- _Provided text_
^^^^
The GPS is a multiple satellite-based radio positioning system in which each GPS satellite transmits data that allows a user to precisely measure the distance from selected ones of the GPS satellites to his antenna so as to enable him to compute position, velocity and time parameters using known triangulation techniques. The signals provided by the GPS can be received both globally and continuously.
The GPS comprises three major segments. The segments are referred to as the space, control and user segments. The space segment consists of 21 operational satellites and three spare satellites. The satellites are positioned in a constellation such that typically seven, but a minimum of four satellites are observable by a user anywhere on or near the earth's surface. Each satellite transmits signals on two frequencies known as L1 (1575.42 MHz) and L2 (1227.6 MHz). The satellites use spread spectrum techniques that employ two types of spreading functions.
C/A (or coarse/acquisition code) and P (or precise) pseudo random noise (PRN) codes are transmitted on frequency L1, and P code only is transmitted on frequency L2. Individual bits in these PRN codes are referred to as chips. The C/A is available to any user, military or civilian, but the P code is only available to authorized military and civilian users. Both P and C/A codes contain data that enable a receiver to determine the range between a satellite and the user.
Superimposed on both the P and C/A codes is a navigation (NAV) message. A NAV message contains the GPS time; a handover word used in connection with the transition from C/A to P code tracking; ephemeris data for the particular satellites being tracked; and almanac data for all of the satellites in the constellation, including information regarding satellite health, coefficients for the ionospheric delay model for C/A code users, and coefficients used to calculate universal coordinated time (UCT).
^^^^
- _Recorded data_
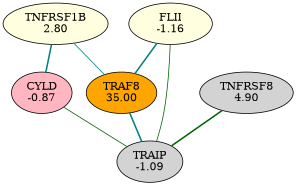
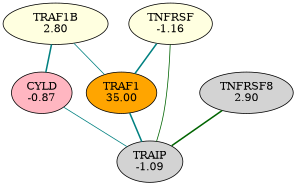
  digraph {
    node [fillcolor=lightgrey style=filled]
    edge [arrowhead=none color=teal style=bold]
    n1 [label="TRAIP\n-1.09"]
    n2 [fillcolor=lightpink label="CYLD\n-0.87"]
-   n3 [fillcolor=lightyellow label="FLII\n-1.16"]
-   n4 [fillcolor=orange label="TRAF8\n35.00"]
-   n5 [fillcolor=lightyellow label="TNFRSF1B\n2.80"]
-   n6 [label="TNFRSF8\n4.90"]
-   n2 -> n1 [color=darkgreen style=solid]
+   n3 [fillcolor=lightyellow label="TNFRSF\n-1.16"]
+   n4 [fillcolor=orange label="TRAF1\n35.00"]
+   n5 [fillcolor=lightyellow label="TRAF1B\n2.80"]
+   n6 [label="TNFRSF8\n2.90"]
+   n2 -> n1 [style=solid]
    n3 -> n1 [color=darkgreen style=solid]
    n3 -> n4
    n4 -> n1
    n5 -> n2
    n5 -> n4 [style=solid]
    n6 -> n1 [color=darkgreen]
  }
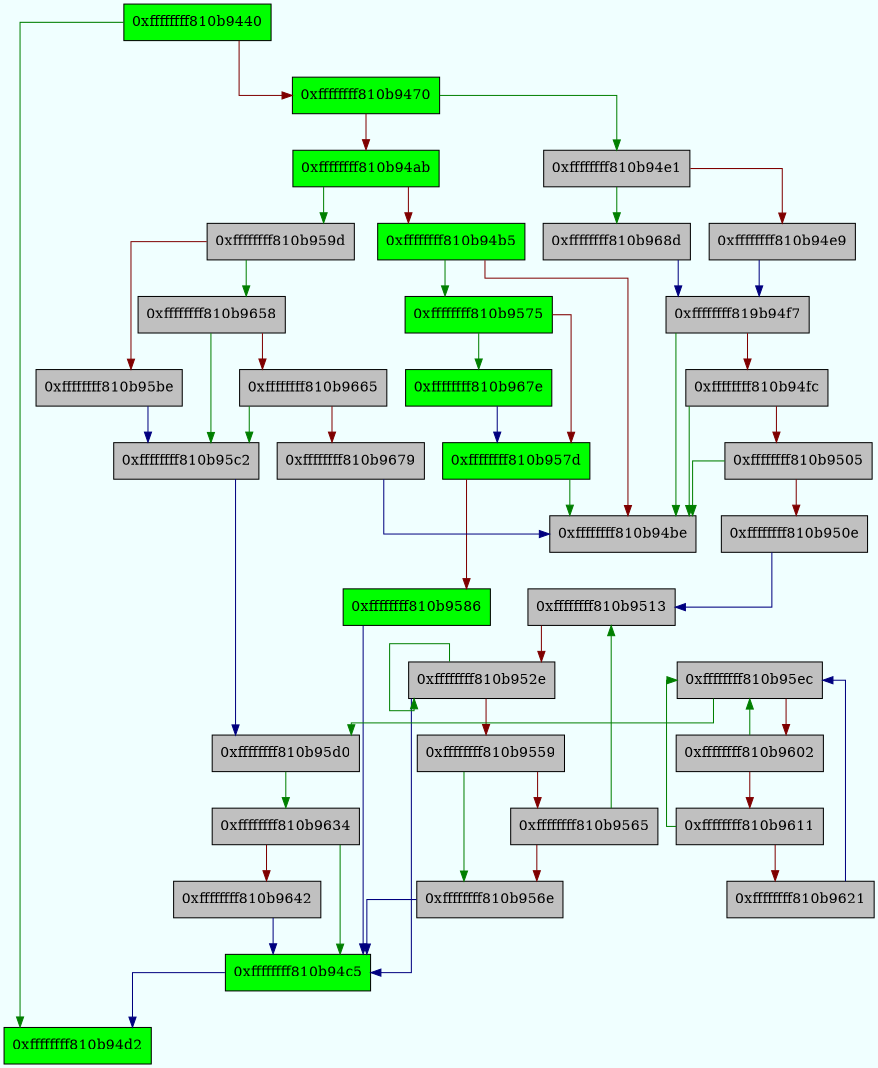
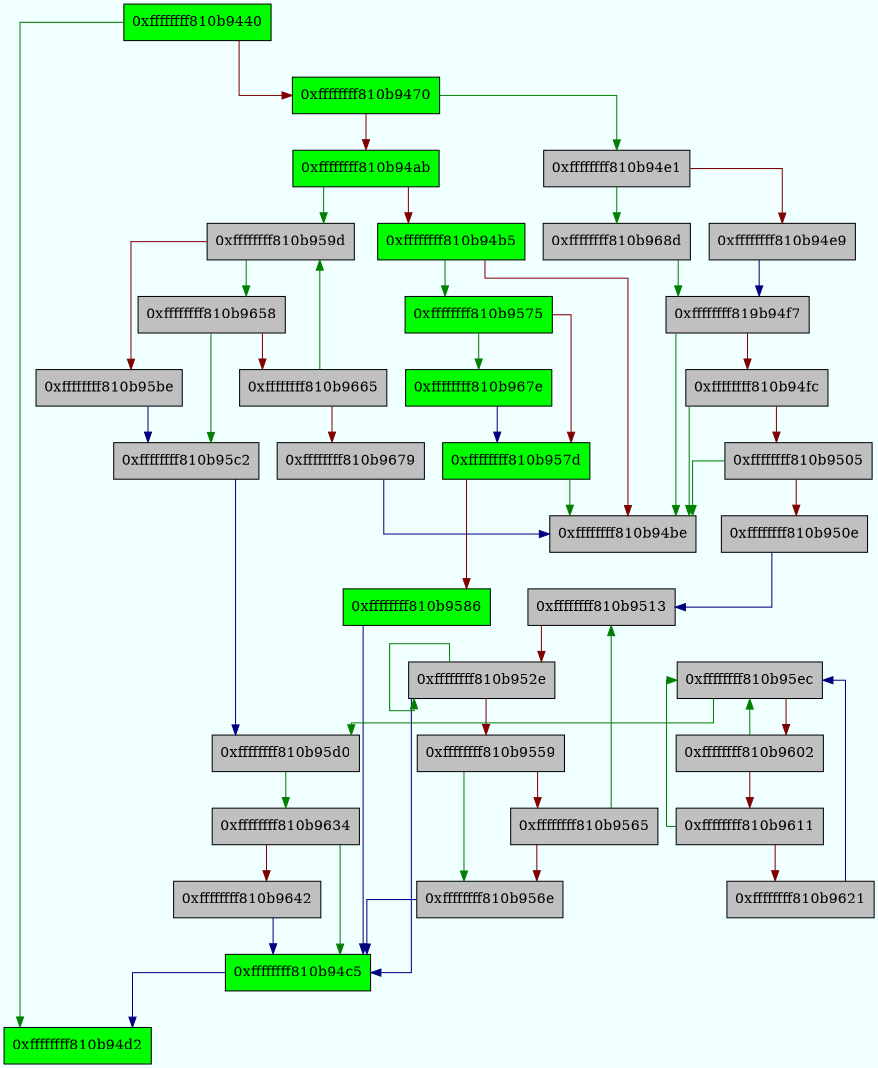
  digraph {
    bgcolor=azure
    fontname=Courier
    fontsize=8
    splines=ortho
    node [fillcolor=gray shape=box style=filled]
    edge [arrowhead=normal color="#007f00"]
    "0xffffffff810b9440" [fillcolor=green]
    "0xffffffff810b94d2" [fillcolor=green]
    "0xffffffff810b9470" [fillcolor=green]
    "0xffffffff810b94e1"
    "0xffffffff810b94ab" [fillcolor=green]
    "0xffffffff810b968d"
    "0xffffffff810b94e9"
    "0xffffffff810b959d"
    "0xffffffff810b94b5" [fillcolor=green]
    n10 [label="0xffffffff819b94f7"]
    "0xffffffff810b9658"
    "0xffffffff810b95be"
    "0xffffffff810b9575" [fillcolor=green]
    "0xffffffff810b94be"
    "0xffffffff810b94fc"
    "0xffffffff810b95c2"
    "0xffffffff810b9665"
    "0xffffffff810b967e" [fillcolor=green]
    "0xffffffff810b957d" [fillcolor=green]
    "0xffffffff810b95d0"
    "0xffffffff810b9679"
    "0xffffffff810b9586" [fillcolor=green]
    "0xffffffff810b94c5" [fillcolor=green]
    "0xffffffff810b9505"
    "0xffffffff810b950e"
    "0xffffffff810b9513"
    "0xffffffff810b952e"
    "0xffffffff810b9559"
    "0xffffffff810b956e"
    "0xffffffff810b9565"
    "0xffffffff810b9634"
    "0xffffffff810b9642"
    "0xffffffff810b9602"
    "0xffffffff810b95ec"
    "0xffffffff810b9611"
    "0xffffffff810b9621"
    "0xffffffff810b9440" -> "0xffffffff810b94d2"
    "0xffffffff810b9440" -> "0xffffffff810b9470" [color="#7f0000"]
    "0xffffffff810b9470" -> "0xffffffff810b94e1"
    "0xffffffff810b9470" -> "0xffffffff810b94ab" [color="#7f0000"]
    "0xffffffff810b94e1" -> "0xffffffff810b968d"
    "0xffffffff810b94e1" -> "0xffffffff810b94e9" [color="#7f0000"]
    "0xffffffff810b94ab" -> "0xffffffff810b959d"
    "0xffffffff810b94ab" -> "0xffffffff810b94b5" [color="#7f0000"]
-   "0xffffffff810b968d" -> n10 [color="#00007f"]
+   "0xffffffff810b968d" -> n10
    "0xffffffff810b94e9" -> n10 [color="#00007f"]
    "0xffffffff810b959d" -> "0xffffffff810b9658"
    "0xffffffff810b959d" -> "0xffffffff810b95be" [color="#7f0000"]
    "0xffffffff810b94b5" -> "0xffffffff810b9575"
    "0xffffffff810b94b5" -> "0xffffffff810b94be" [color="#7f0000"]
    n10 -> "0xffffffff810b94be"
    n10 -> "0xffffffff810b94fc" [color="#7f0000"]
    "0xffffffff810b9658" -> "0xffffffff810b95c2"
    "0xffffffff810b9658" -> "0xffffffff810b9665" [color="#7f0000"]
    "0xffffffff810b95be" -> "0xffffffff810b95c2" [color="#00007f"]
    "0xffffffff810b9575" -> "0xffffffff810b967e"
    "0xffffffff810b9575" -> "0xffffffff810b957d" [color="#7f0000"]
    "0xffffffff810b94fc" -> "0xffffffff810b94be"
    "0xffffffff810b94fc" -> "0xffffffff810b9505" [color="#7f0000"]
    "0xffffffff810b95c2" -> "0xffffffff810b95d0" [color="#00007f"]
-   "0xffffffff810b9665" -> "0xffffffff810b95c2"
+   "0xffffffff810b9665" -> "0xffffffff810b959d"
    "0xffffffff810b9665" -> "0xffffffff810b9679" [color="#7f0000"]
    "0xffffffff810b967e" -> "0xffffffff810b957d" [color="#00007f"]
    "0xffffffff810b957d" -> "0xffffffff810b94be"
    "0xffffffff810b957d" -> "0xffffffff810b9586" [color="#7f0000"]
    "0xffffffff810b95d0" -> "0xffffffff810b9634"
    "0xffffffff810b9679" -> "0xffffffff810b94be" [color="#00007f"]
    "0xffffffff810b9586" -> "0xffffffff810b94c5" [color="#00007f"]
    "0xffffffff810b94c5" -> "0xffffffff810b94d2" [color="#00007f"]
    "0xffffffff810b9505" -> "0xffffffff810b94be"
    "0xffffffff810b9505" -> "0xffffffff810b950e" [color="#7f0000"]
    "0xffffffff810b950e" -> "0xffffffff810b9513" [color="#00007f"]
    "0xffffffff810b9513" -> "0xffffffff810b952e" [color="#7f0000"]
    "0xffffffff810b952e" -> "0xffffffff810b94c5" [color="#00007f"]
    "0xffffffff810b952e" -> "0xffffffff810b952e"
    "0xffffffff810b952e" -> "0xffffffff810b9559" [color="#7f0000"]
    "0xffffffff810b9559" -> "0xffffffff810b956e"
    "0xffffffff810b9559" -> "0xffffffff810b9565" [color="#7f0000"]
    "0xffffffff810b956e" -> "0xffffffff810b94c5" [color="#00007f"]
    "0xffffffff810b9565" -> "0xffffffff810b9513"
    "0xffffffff810b9565" -> "0xffffffff810b956e" [color="#7f0000"]
    "0xffffffff810b9634" -> "0xffffffff810b94c5"
    "0xffffffff810b9634" -> "0xffffffff810b9642" [color="#7f0000"]
    "0xffffffff810b9642" -> "0xffffffff810b94c5" [color="#00007f"]
    "0xffffffff810b9602" -> "0xffffffff810b95ec"
    "0xffffffff810b9602" -> "0xffffffff810b9611" [color="#7f0000"]
    "0xffffffff810b95ec" -> "0xffffffff810b95d0"
    "0xffffffff810b95ec" -> "0xffffffff810b9602" [color="#7f0000"]
    "0xffffffff810b9611" -> "0xffffffff810b95ec"
    "0xffffffff810b9611" -> "0xffffffff810b9621" [color="#7f0000"]
    "0xffffffff810b9621" -> "0xffffffff810b95ec" [color="#00007f"]
  }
^^^^
Rewrite the paragraph of the GPS description that begins "The GPS comprises three major segments" as a short bulleted list that keeps its main facts.

- The GPS has three major segments: space, control and user.
- The space segment has 21 operational satellites and three spare satellites.
- The constellation lets a user anywhere on or near the earth's surface observe typically seven satellites, and at least four.
- Each satellite transmits on two frequencies: L1 (1575.42 MHz) and L2 (1227.6 MHz).
- The satellites use spread spectrum techniques with two types of spreading functions.